Herewith a comparison of the quotes published first in April, then June:
“Paul” in April: “Two years ago I went after everything. . . . You make one mistake and you get ripped from obscurity. . . . Even if the shooting is justified, your face gets on the front page of the newspaper and life is over.”
“Paul” in June: “Two years ago, I went after everything. . . . You make one mistake and you get ripped from obscurity. . . . Even if the shooting is righteous, your face gets on the front page of the newspaper and your life is over.”
“Manny” in April: “A while back if I suspected guns or drugs I would step up to a group of guys without thinking about it. Now I turn away.
“Manny” in June: “A while back, I would step up to a group of guys if I suspected them of selling guns or drugs without thinking about it.
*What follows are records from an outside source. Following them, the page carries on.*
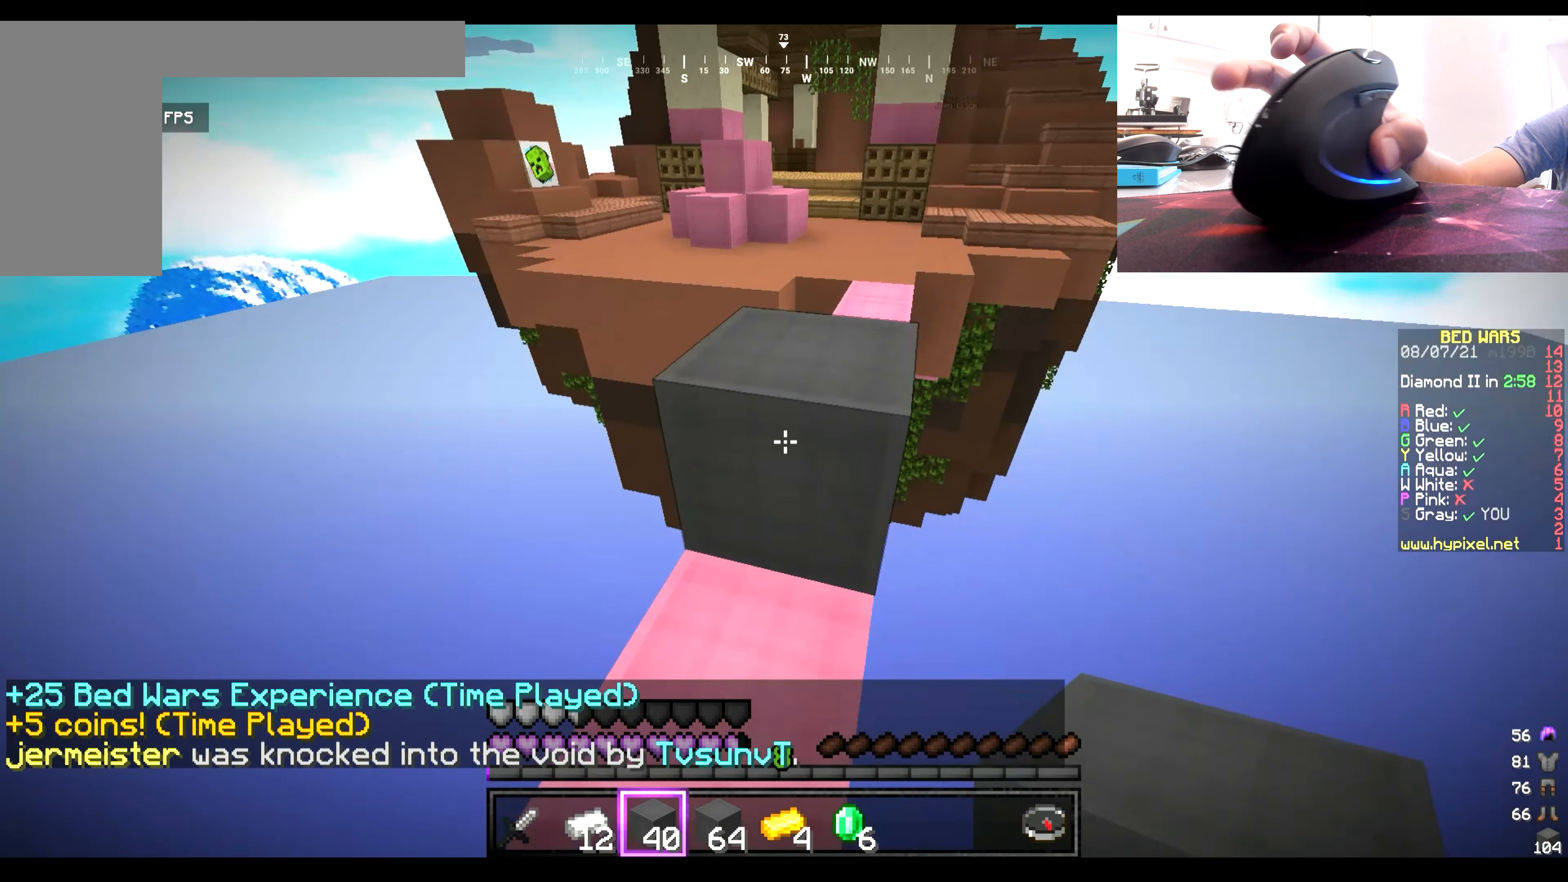
{"keys": ["w"], "mouse": [], "events": [[350, "w", "up"], [483, "w", "down"]]}
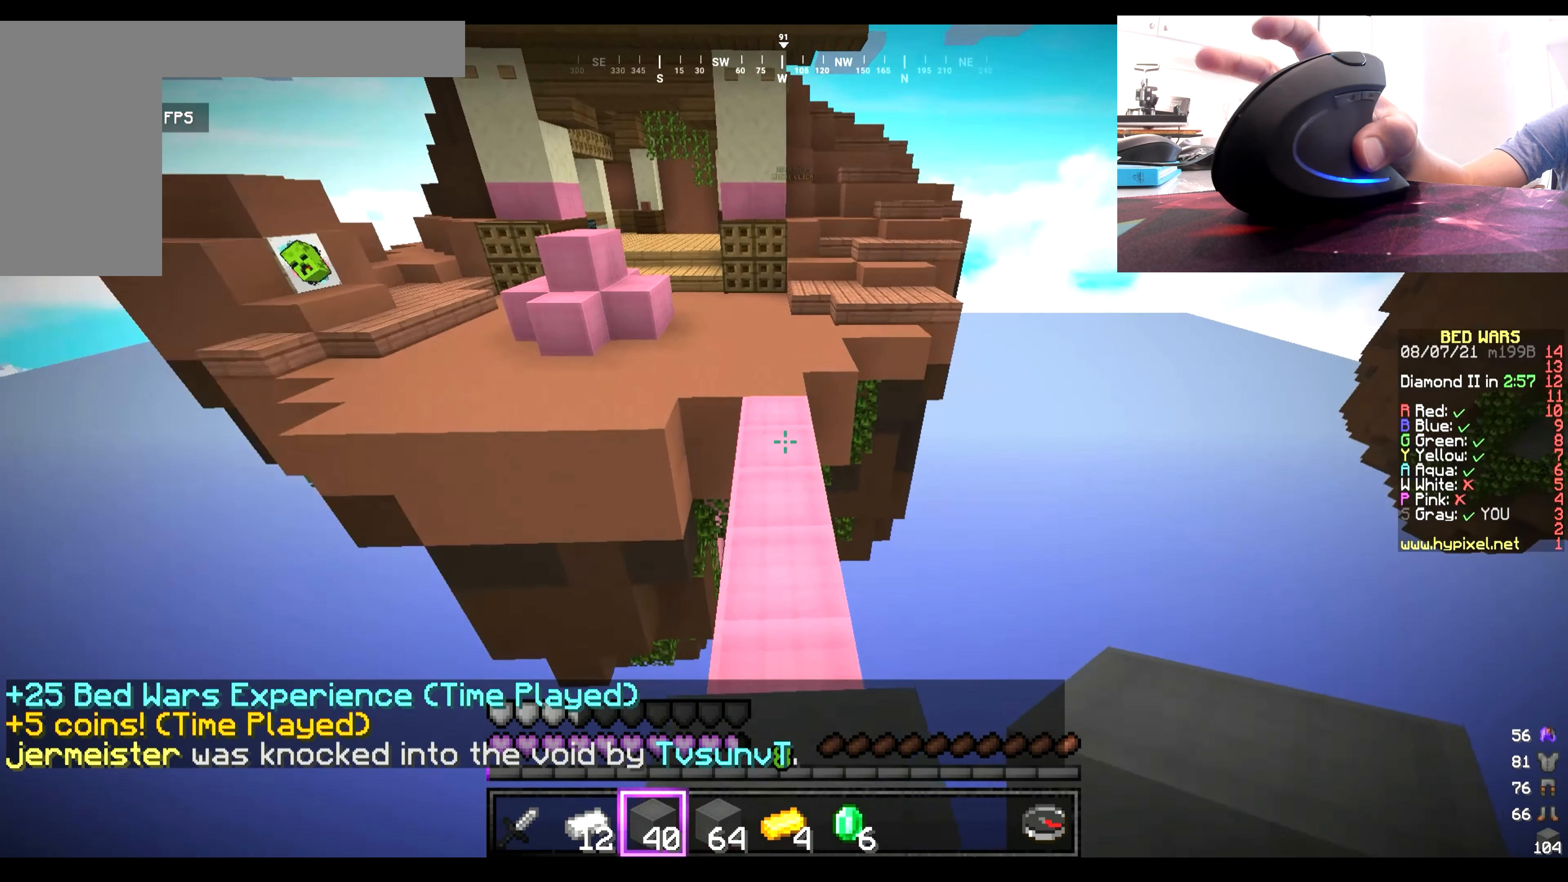
{"keys": ["w"], "mouse": [], "events": []}
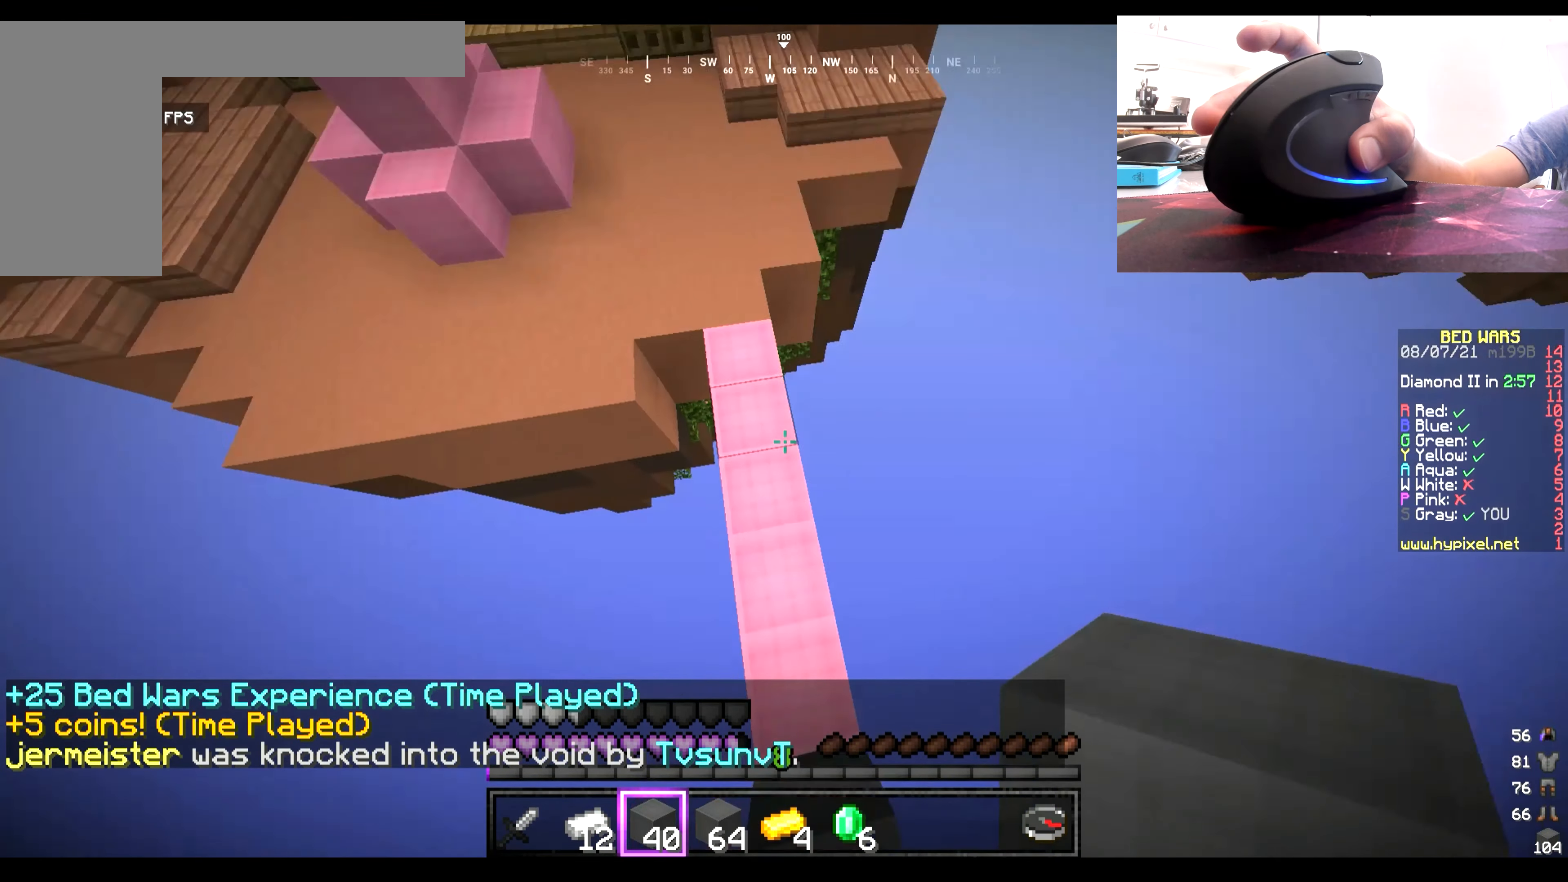
{"keys": ["w"], "mouse": ["right"], "events": [[283, "mouse_right", "down"]]}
Now, I have been turning away.
The lieutenant in April: “From what I can see, there is terribly low morale. Young officers are walking on eggshells.”
The lieutenant in June: “Based on what I hear . . . , there is terribly low morale. Young officers are walking on eggshells.”
Jeffreys’s quote from Deputy Chief Fahey was not only recycled; it was factually incorrect. On June 20, the Post ran a page-two correction, explaining that Fahey had been “incorrectly quoted” and that he had “meant to say” something else.
“Meant to say”? A source in Fahey’s office claims Fahey “never spoke” to Jeffreys to begin with. Fahey did not respond to requests for comment.
Jeffreys stands by his reporting. He says he originally wrote the low-morale story for the Post, but it was held when he got scooped by the Daily News, whereupon he sold it to the Times of London. In order to update the story for the Post, he says, “I reinterviewed all the cops I spoke to.” He claims Fahey told him he recalls talking to a Post reporter about cop morale.
“Stories that tell uncomfortable truths make some of the subjects of those stories angry,” says Jeffreys, “and sometimes it’s a measure of the success of the story that it pisses some people off.” Note to Jeffreys: Mission accomplished.
The Rip-Off Artist
Freelance writer Hariette Surovell has a beef with the New York Post too. She says Post reporter Niles Lathem ripped off a story she spent four years reporting, on the “queenpins” of the drug trade.
Surovell, a seasoned investigative reporter, says she first sold her story to Kurt Andersen in 1996, back when he was editor of New York. It was killed after he left, subsequently bought and killed by Penthouse, and finally published this past April by Exquisite Corpse (www.corpse.org), whereupon Matt Drudge linked to it with her permission. The story can be read at Surovell’s Web site, www.matahariette.com.
Lathem’s story ran in the Post on June 8, with the cover line “Queenpins: The women who run the
cocaine business”. Just as Surovell had done, Lathem recounted juicy details about queenpins Daisy Zea, Maria Jimenez, Mery Valencia, and Griselda Blanco, including Surovell’s references to one woman’s “little-girl routine” and another’s “bisexual orgies.” Nowhere is Surovell credited—although a source who appears in both stories, Miami detective Al Singleton, says Lathem said he’d seen the earlier story.
So is the Post one big recycling unit? Lathem and Post editor Xana Antunes did not return repeated calls for comment.